## How to complete this task
The part to set down runs from the first line of the data below through the line with "4) meat patty from (478, 377) to (539, 433)", inclusive; write it exactly and leave out the pictures.

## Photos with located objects
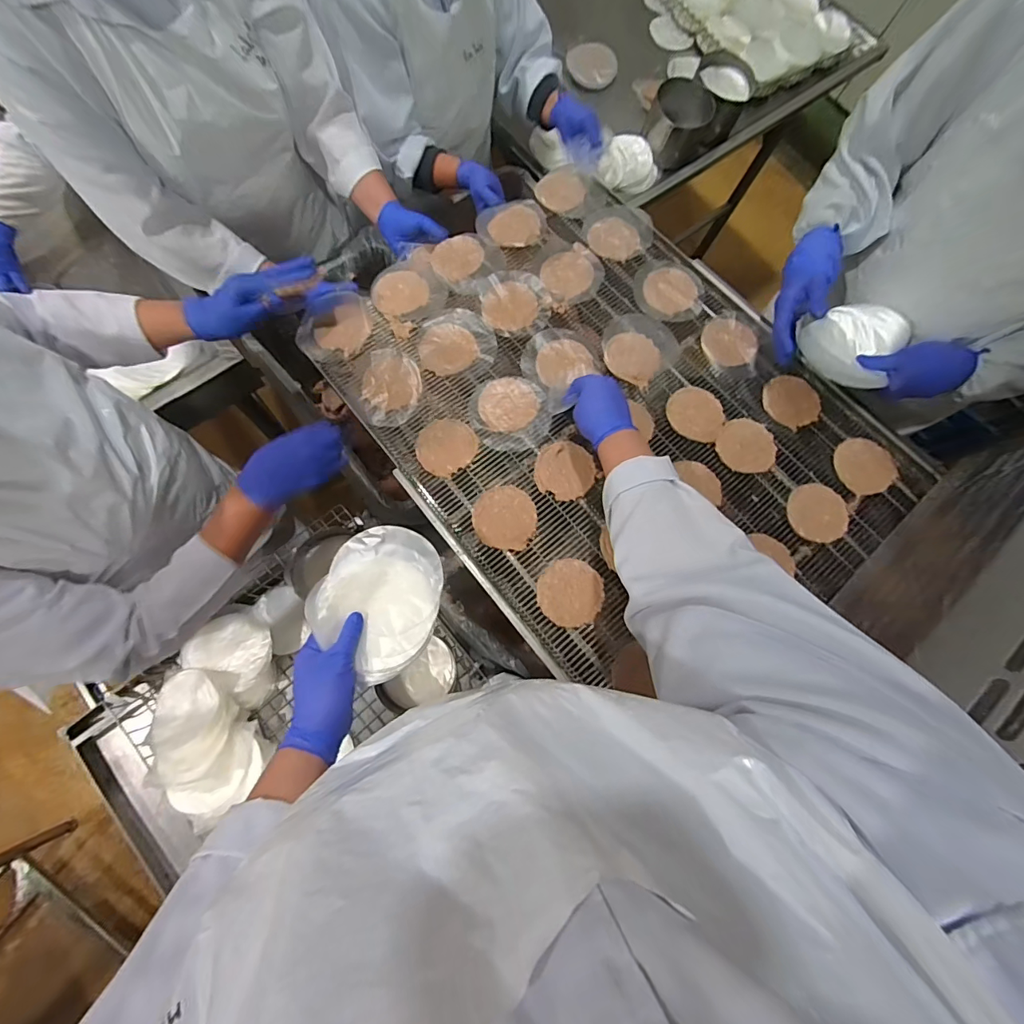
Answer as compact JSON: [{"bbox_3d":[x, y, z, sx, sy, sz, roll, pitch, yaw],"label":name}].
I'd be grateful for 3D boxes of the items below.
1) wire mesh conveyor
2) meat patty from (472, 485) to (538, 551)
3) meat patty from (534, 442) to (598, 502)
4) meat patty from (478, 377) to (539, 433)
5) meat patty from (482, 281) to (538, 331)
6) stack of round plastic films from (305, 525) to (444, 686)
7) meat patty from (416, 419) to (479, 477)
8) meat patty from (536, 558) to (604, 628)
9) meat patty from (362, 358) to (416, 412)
[{"bbox_3d":[0.138,-0.165,0.695,0.617,0.026,0.792,-36,77,-12],"label":"wire mesh conveyor"},{"bbox_3d":[-0.010,0.006,0.631,0.087,0.013,0.090,1,72,-2],"label":"meat patty"},{"bbox_3d":[0.076,-0.060,0.657,0.087,0.008,0.085,1,72,-2],"label":"meat patty"},{"bbox_3d":[-0.006,-0.162,0.685,0.087,0.009,0.086,1,72,-2],"label":"meat patty"},{"bbox_3d":[-0.003,-0.336,0.738,0.083,0.008,0.090,1,72,-2],"label":"meat patty"},{"bbox_3d":[-0.145,0.094,0.501,0.133,0.017,0.154,28,73,7],"label":"stack of round plastic films"},{"bbox_3d":[-0.096,-0.095,0.661,0.086,0.013,0.080,-36,77,-12],"label":"meat patty"},{"bbox_3d":[0.077,0.108,0.604,0.085,0.008,0.087,1,72,-2],"label":"meat patty"},{"bbox_3d":[-0.187,-0.193,0.690,0.077,0.009,0.080,1,72,-2],"label":"meat patty"}]

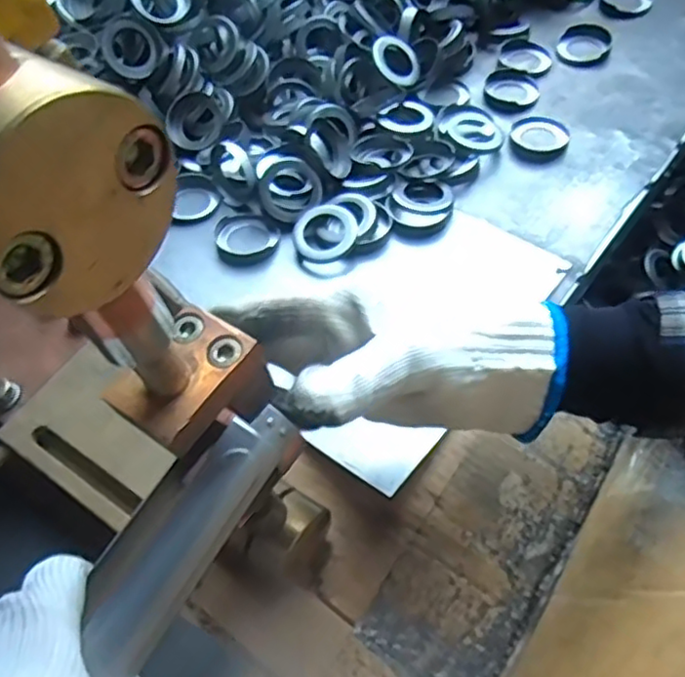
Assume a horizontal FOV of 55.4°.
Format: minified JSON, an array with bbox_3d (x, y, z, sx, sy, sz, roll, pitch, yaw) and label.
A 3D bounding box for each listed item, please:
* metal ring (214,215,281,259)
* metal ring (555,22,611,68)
[{"bbox_3d":[-0.081,-0.087,0.549,0.053,0.009,0.051,-2,56,3],"label":"metal ring"},{"bbox_3d":[0.250,-0.302,0.672,0.051,0.012,0.064,30,64,16],"label":"metal ring"}]

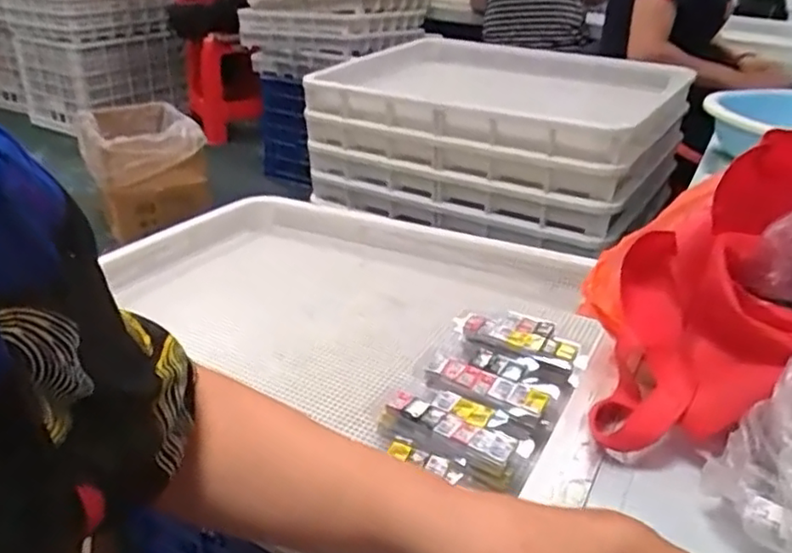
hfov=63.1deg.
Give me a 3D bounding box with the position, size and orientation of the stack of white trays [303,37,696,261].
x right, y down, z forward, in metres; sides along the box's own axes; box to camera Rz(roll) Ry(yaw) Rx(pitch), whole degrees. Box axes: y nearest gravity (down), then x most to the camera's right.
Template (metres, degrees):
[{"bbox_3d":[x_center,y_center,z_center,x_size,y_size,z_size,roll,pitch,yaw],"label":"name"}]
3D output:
[{"bbox_3d":[0.167,-0.264,1.196,0.616,0.241,0.405,23,35,30],"label":"stack of white trays"}]

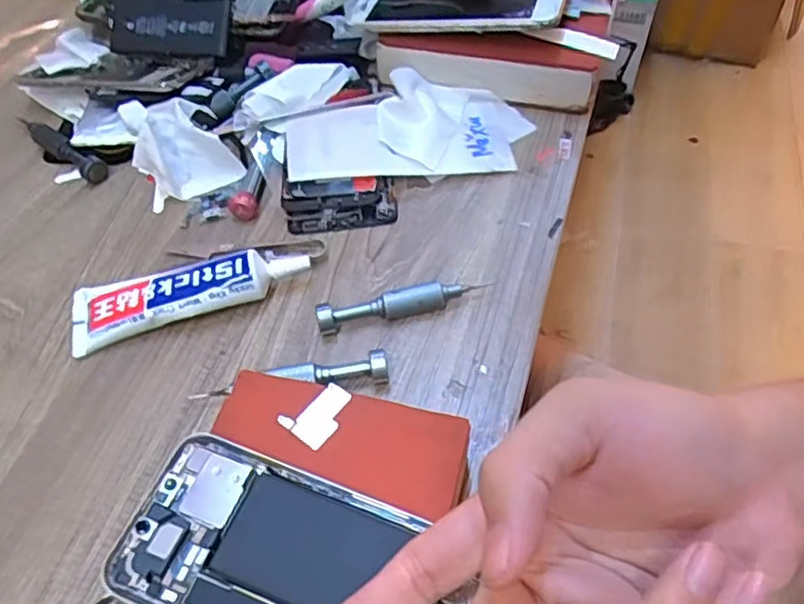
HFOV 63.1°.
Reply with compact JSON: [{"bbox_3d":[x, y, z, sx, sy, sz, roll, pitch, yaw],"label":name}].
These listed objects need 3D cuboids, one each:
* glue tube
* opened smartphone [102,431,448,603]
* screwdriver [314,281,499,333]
[{"bbox_3d":[-0.125,-0.007,0.383,0.138,0.027,0.039,-14,55,-7],"label":"glue tube"},{"bbox_3d":[-0.041,0.104,0.257,0.142,0.004,0.071,16,57,15],"label":"opened smartphone"},{"bbox_3d":[0.001,-0.001,0.374,0.099,0.019,0.013,-13,54,-6],"label":"screwdriver"}]

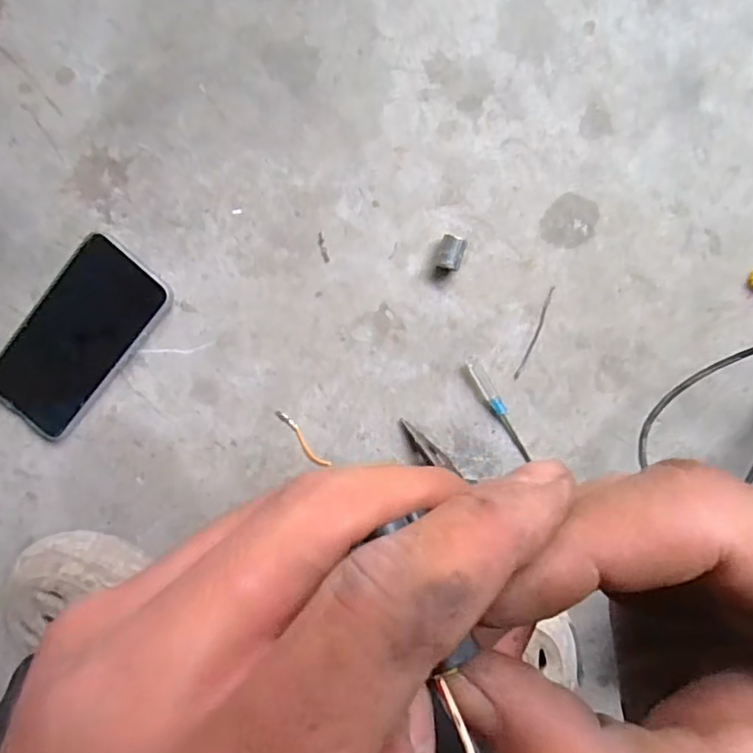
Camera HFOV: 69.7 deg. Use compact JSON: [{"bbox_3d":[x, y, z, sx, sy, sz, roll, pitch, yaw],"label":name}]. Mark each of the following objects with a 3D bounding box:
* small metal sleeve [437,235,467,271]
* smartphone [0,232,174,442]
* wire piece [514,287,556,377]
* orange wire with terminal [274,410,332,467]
[{"bbox_3d":[0.056,-0.094,0.413,0.018,0.019,0.024,18,99,0],"label":"small metal sleeve"},{"bbox_3d":[-0.242,-0.027,0.435,0.080,0.017,0.170,41,98,-4],"label":"smartphone"},{"bbox_3d":[0.126,-0.034,0.429,0.005,0.004,0.076,21,99,-1],"label":"wire piece"},{"bbox_3d":[-0.062,0.053,0.446,0.012,0.006,0.062,-40,95,8],"label":"orange wire with terminal"}]

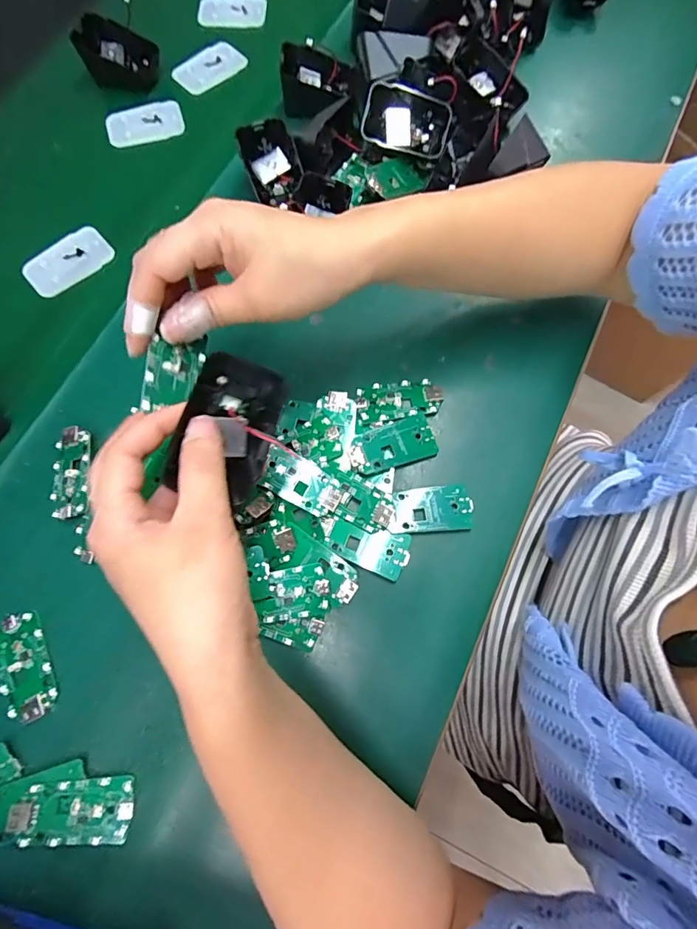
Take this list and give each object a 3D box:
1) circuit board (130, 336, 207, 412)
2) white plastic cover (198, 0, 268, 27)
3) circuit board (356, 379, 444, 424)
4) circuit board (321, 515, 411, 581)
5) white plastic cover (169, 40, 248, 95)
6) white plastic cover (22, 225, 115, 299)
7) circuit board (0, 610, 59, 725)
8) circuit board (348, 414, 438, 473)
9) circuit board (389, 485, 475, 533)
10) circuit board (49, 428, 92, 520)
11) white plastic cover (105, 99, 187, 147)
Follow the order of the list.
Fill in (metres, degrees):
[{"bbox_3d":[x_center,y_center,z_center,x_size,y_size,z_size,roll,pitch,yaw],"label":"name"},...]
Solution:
[{"bbox_3d":[-0.095,-0.050,0.242,0.004,0.029,0.052,-7,68,42],"label":"circuit board"},{"bbox_3d":[-0.122,-0.471,0.466,0.070,0.009,0.040,3,74,1],"label":"white plastic cover"},{"bbox_3d":[0.039,-0.048,0.334,0.063,0.009,0.031,-10,75,-3],"label":"circuit board"},{"bbox_3d":[0.010,0.055,0.299,0.059,0.004,0.029,16,75,4],"label":"circuit board"},{"bbox_3d":[-0.136,-0.390,0.441,0.069,0.012,0.036,-39,78,-10],"label":"white plastic cover"},{"bbox_3d":[-0.234,-0.170,0.375,0.070,0.009,0.041,-43,79,-11],"label":"white plastic cover"},{"bbox_3d":[-0.203,0.126,0.280,0.030,0.004,0.063,-27,76,-7],"label":"circuit board"},{"bbox_3d":[0.031,-0.014,0.319,0.061,0.010,0.031,-17,75,-5],"label":"circuit board"},{"bbox_3d":[0.057,0.030,0.307,0.054,0.005,0.031,-3,74,-1],"label":"circuit board"},{"bbox_3d":[-0.192,0.005,0.309,0.030,0.004,0.064,-11,72,15],"label":"circuit board"},{"bbox_3d":[-0.190,-0.318,0.420,0.070,0.009,0.044,-13,75,-4],"label":"white plastic cover"}]

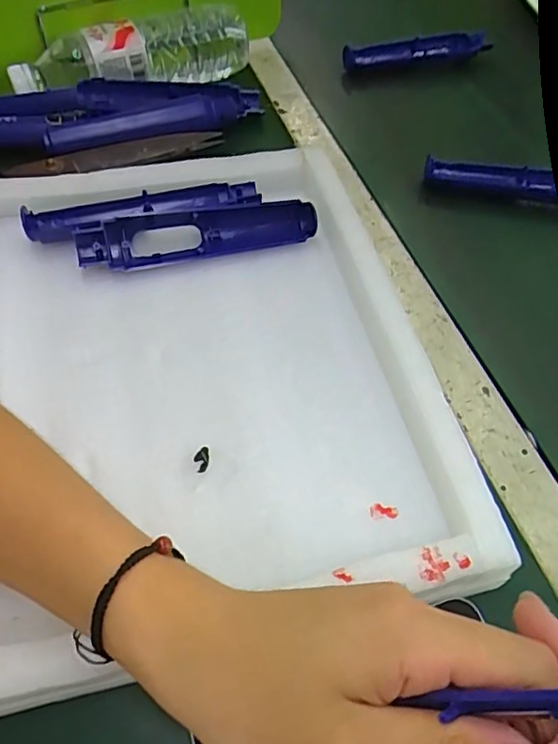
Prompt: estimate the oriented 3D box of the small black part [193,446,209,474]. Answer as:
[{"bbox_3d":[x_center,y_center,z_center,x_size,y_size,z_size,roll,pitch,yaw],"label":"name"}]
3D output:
[{"bbox_3d":[-0.045,0.051,0.329,0.009,0.004,0.015,-6,56,-7],"label":"small black part"}]

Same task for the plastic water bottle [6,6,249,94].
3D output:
[{"bbox_3d":[-0.136,-0.299,0.532,0.222,0.056,0.065,-28,63,-17],"label":"plastic water bottle"}]

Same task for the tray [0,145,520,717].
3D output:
[{"bbox_3d":[-0.058,-0.012,0.362,0.285,0.049,0.346,-10,57,-10],"label":"tray"}]

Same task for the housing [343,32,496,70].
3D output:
[{"bbox_3d":[0.152,-0.359,0.628,0.179,0.017,0.029,-16,58,-13],"label":"housing"}]

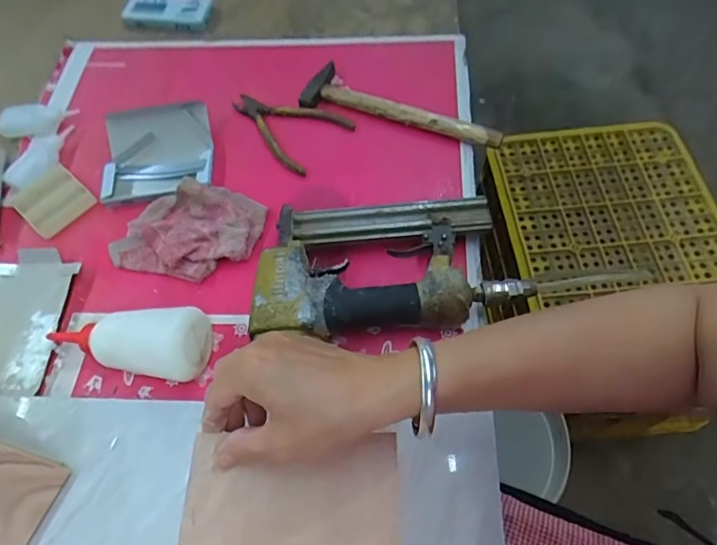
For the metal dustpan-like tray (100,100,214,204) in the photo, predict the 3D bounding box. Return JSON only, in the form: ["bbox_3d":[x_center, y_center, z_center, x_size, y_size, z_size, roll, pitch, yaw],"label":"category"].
[{"bbox_3d":[-0.238,-0.145,0.577,0.126,0.031,0.118,-6,62,0],"label":"metal dustpan-like tray"}]

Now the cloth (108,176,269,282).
[{"bbox_3d":[-0.185,-0.050,0.524,0.154,0.036,0.110,12,63,9],"label":"cloth"}]

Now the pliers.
[{"bbox_3d":[-0.090,-0.186,0.602,0.146,0.011,0.094,38,70,21],"label":"pliers"}]

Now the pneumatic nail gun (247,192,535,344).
[{"bbox_3d":[0.024,-0.010,0.465,0.235,0.053,0.137,-7,62,-1],"label":"pneumatic nail gun"}]

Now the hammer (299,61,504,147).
[{"bbox_3d":[0.052,-0.207,0.590,0.251,0.032,0.079,20,64,13],"label":"hammer"}]

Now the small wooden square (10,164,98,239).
[{"bbox_3d":[-0.354,-0.084,0.567,0.083,0.007,0.071,37,69,20],"label":"small wooden square"}]

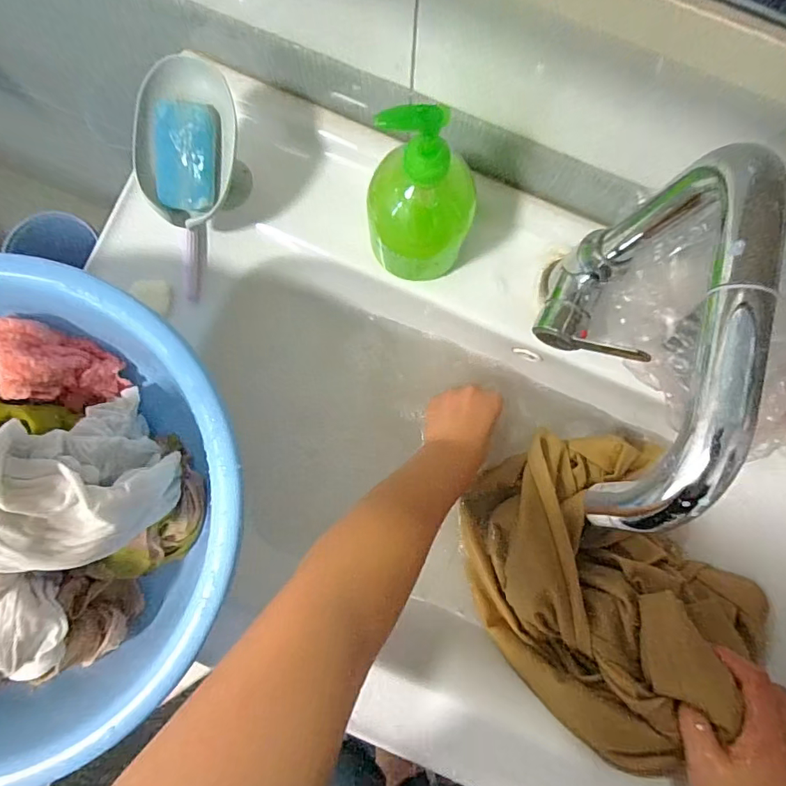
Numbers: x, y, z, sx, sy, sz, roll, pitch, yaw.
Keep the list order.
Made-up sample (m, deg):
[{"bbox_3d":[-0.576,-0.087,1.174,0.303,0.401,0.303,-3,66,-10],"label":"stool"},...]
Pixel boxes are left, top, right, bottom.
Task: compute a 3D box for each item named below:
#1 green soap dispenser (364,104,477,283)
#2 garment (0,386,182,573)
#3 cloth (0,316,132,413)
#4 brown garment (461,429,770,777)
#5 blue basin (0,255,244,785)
[{"bbox_3d":[0.021,-0.134,0.348,0.076,0.169,0.066,1,86,0],"label":"green soap dispenser"},{"bbox_3d":[-0.215,0.057,0.319,0.111,0.125,0.105,0,86,0],"label":"garment"},{"bbox_3d":[-0.260,-0.019,0.369,0.026,0.096,0.059,-8,75,32],"label":"cloth"},{"bbox_3d":[0.185,0.163,0.418,0.211,0.129,0.239,-34,87,-2],"label":"brown garment"},{"bbox_3d":[-0.266,0.077,0.333,0.326,0.141,0.312,0,86,0],"label":"blue basin"}]

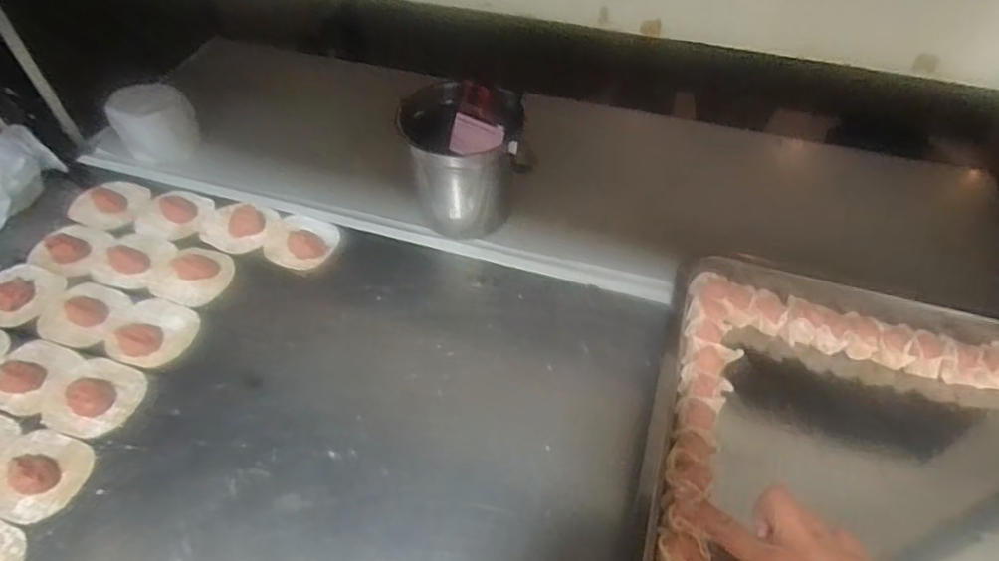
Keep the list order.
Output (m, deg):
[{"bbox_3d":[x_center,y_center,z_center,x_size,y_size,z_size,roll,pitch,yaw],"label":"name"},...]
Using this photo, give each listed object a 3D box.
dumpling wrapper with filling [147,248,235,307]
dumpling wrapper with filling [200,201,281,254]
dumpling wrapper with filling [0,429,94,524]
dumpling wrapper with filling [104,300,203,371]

## Task response
Answer as compact JSON: [{"bbox_3d":[x, y, z, sx, sy, sz, roll, pitch, yaw],"label":name}].
I'd be grateful for 3D boxes of the items below.
1) wire mesh conveyor
2) meat patty from (472, 485) to (538, 551)
3) meat patty from (534, 442) to (598, 502)
4) meat patty from (478, 377) to (539, 433)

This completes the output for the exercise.